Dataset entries
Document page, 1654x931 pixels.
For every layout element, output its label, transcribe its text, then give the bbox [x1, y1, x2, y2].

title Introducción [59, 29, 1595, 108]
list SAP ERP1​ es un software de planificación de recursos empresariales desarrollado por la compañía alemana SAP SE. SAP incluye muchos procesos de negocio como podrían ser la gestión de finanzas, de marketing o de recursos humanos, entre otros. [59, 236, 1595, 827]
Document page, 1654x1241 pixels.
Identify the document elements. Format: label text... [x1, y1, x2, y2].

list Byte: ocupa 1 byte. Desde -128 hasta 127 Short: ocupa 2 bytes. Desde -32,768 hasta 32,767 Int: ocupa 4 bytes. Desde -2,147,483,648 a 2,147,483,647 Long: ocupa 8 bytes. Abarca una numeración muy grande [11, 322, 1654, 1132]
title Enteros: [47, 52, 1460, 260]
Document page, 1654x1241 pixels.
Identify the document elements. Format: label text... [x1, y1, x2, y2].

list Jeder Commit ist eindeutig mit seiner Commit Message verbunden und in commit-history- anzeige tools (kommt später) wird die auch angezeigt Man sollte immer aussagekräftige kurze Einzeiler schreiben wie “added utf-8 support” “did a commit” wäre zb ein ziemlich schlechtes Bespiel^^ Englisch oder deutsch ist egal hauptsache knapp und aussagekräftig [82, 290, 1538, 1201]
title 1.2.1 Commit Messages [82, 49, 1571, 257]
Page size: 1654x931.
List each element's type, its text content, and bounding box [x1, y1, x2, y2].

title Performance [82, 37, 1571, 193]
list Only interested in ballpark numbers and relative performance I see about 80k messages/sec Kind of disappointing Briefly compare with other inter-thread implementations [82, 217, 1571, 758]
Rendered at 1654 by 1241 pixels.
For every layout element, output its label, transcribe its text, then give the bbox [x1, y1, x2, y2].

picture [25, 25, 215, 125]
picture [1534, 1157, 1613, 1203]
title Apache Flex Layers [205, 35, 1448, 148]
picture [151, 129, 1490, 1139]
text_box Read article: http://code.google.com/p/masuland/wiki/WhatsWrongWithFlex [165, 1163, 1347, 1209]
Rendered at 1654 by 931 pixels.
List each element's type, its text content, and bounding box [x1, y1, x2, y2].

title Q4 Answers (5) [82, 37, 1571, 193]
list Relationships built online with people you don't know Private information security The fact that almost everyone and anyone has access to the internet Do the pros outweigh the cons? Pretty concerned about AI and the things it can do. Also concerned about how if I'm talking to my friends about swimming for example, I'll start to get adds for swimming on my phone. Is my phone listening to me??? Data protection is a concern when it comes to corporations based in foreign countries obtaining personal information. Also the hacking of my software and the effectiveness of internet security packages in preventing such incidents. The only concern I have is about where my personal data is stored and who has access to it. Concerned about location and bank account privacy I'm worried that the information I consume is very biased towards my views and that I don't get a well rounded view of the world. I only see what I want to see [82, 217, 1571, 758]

Short exercise: Rewrite all the entries above, changing every "Document page" to "Rendered page" and leaving everything else as it is.

Correct result:
Rendered page, 1654x931 pixels.
For every layout element, output its label, transcribe its text, then give the bbox [x1, y1, x2, y2].

title Introducción [59, 29, 1595, 108]
list SAP ERP1​ es un software de planificación de recursos empresariales desarrollado por la compañía alemana SAP SE. SAP incluye muchos procesos de negocio como podrían ser la gestión de finanzas, de marketing o de recursos humanos, entre otros. [59, 236, 1595, 827]
Rendered page, 1654x1241 pixels.
Identify the document elements. Format: label text... [x1, y1, x2, y2].

list Byte: ocupa 1 byte. Desde -128 hasta 127 Short: ocupa 2 bytes. Desde -32,768 hasta 32,767 Int: ocupa 4 bytes. Desde -2,147,483,648 a 2,147,483,647 Long: ocupa 8 bytes. Abarca una numeración muy grande [11, 322, 1654, 1132]
title Enteros: [47, 52, 1460, 260]
Rendered page, 1654x1241 pixels.
Identify the document elements. Format: label text... [x1, y1, x2, y2].

list Jeder Commit ist eindeutig mit seiner Commit Message verbunden und in commit-history- anzeige tools (kommt später) wird die auch angezeigt Man sollte immer aussagekräftige kurze Einzeiler schreiben wie “added utf-8 support” “did a commit” wäre zb ein ziemlich schlechtes Bespiel^^ Englisch oder deutsch ist egal hauptsache knapp und aussagekräftig [82, 290, 1538, 1201]
title 1.2.1 Commit Messages [82, 49, 1571, 257]
Page size: 1654x931.
List each element's type, its text content, and bounding box [x1, y1, x2, y2].

title Performance [82, 37, 1571, 193]
list Only interested in ballpark numbers and relative performance I see about 80k messages/sec Kind of disappointing Briefly compare with other inter-thread implementations [82, 217, 1571, 758]
Rendered at 1654 by 1241 pixels.
For every layout element, output its label, transcribe its text, then give the bbox [x1, y1, x2, y2].

picture [25, 25, 215, 125]
picture [1534, 1157, 1613, 1203]
title Apache Flex Layers [205, 35, 1448, 148]
picture [151, 129, 1490, 1139]
text_box Read article: http://code.google.com/p/masuland/wiki/WhatsWrongWithFlex [165, 1163, 1347, 1209]
Rendered at 1654 by 931 pixels.
List each element's type, its text content, and bounding box [x1, y1, x2, y2].

title Q4 Answers (5) [82, 37, 1571, 193]
list Relationships built online with people you don't know Private information security The fact that almost everyone and anyone has access to the internet Do the pros outweigh the cons? Pretty concerned about AI and the things it can do. Also concerned about how if I'm talking to my friends about swimming for example, I'll start to get adds for swimming on my phone. Is my phone listening to me??? Data protection is a concern when it comes to corporations based in foreign countries obtaining personal information. Also the hacking of my software and the effectiveness of internet security packages in preventing such incidents. The only concern I have is about where my personal data is stored and who has access to it. Concerned about location and bank account privacy I'm worried that the information I consume is very biased towards my views and that I don't get a well rounded view of the world. I only see what I want to see [82, 217, 1571, 758]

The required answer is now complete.